De retour dans ma voiture, j'ai composé le numéro de l'avocat.
"Maître Castellano. À propos de la succession de Vincent Smith. Je suis prête à parler."
"Bien. Je dois confirmer une chose : l'héritage exige que l'héritière signe en tant que personne indépendante. Si elle est mariée, son époux doit être témoin de la procédure. Sinon..."
"Je suis célibataire", l'ai-je coupé. "Légalement, je l'ai toujours été."
Un silence de deux secondes.
"Compris", a dit Castellano, et quelque chose dans son ton a changé, devenant plus formel. "Cela simplifie considérablement les choses. Êtes-vous disponible pour une rencontre prochaine ? Plusieurs détails du testament doivent être discutés en personne."
"Le plus tôt sera le mieux", ai-je dit. "J'ai tout mon temps, ces jours-ci."

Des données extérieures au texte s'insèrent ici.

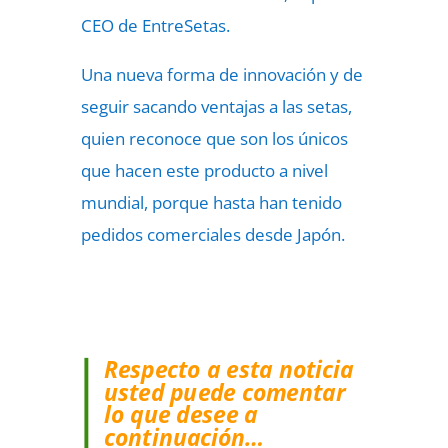
CEO de EntreSetas.
Una nueva forma de innovación y de
seguir sacando ventajas a las setas,
quien reconoce que son los únicos
que hacen este producto a nivel
mundial, porque hasta han tenido
pedidos comerciales desde Japón.
Respecto a esta noticia
usted puede comentar
lo que desee a
continuación…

"À mon bureau, alors. Cet après-midi ?"
"Je vous verrai à trois heures."
Je suis restée assise sur le parking encore cinq minutes, le regard perdu dans le vide. Deux ans. Deux ans de mensonges, de manipulation et d'humiliation. Deux ans à croire que je me battais pour quelque chose de réel. Mais c'était fini, maintenant. Ethan allait bientôt découvrir exactement à quoi ressemblait la fureur d'une héritière.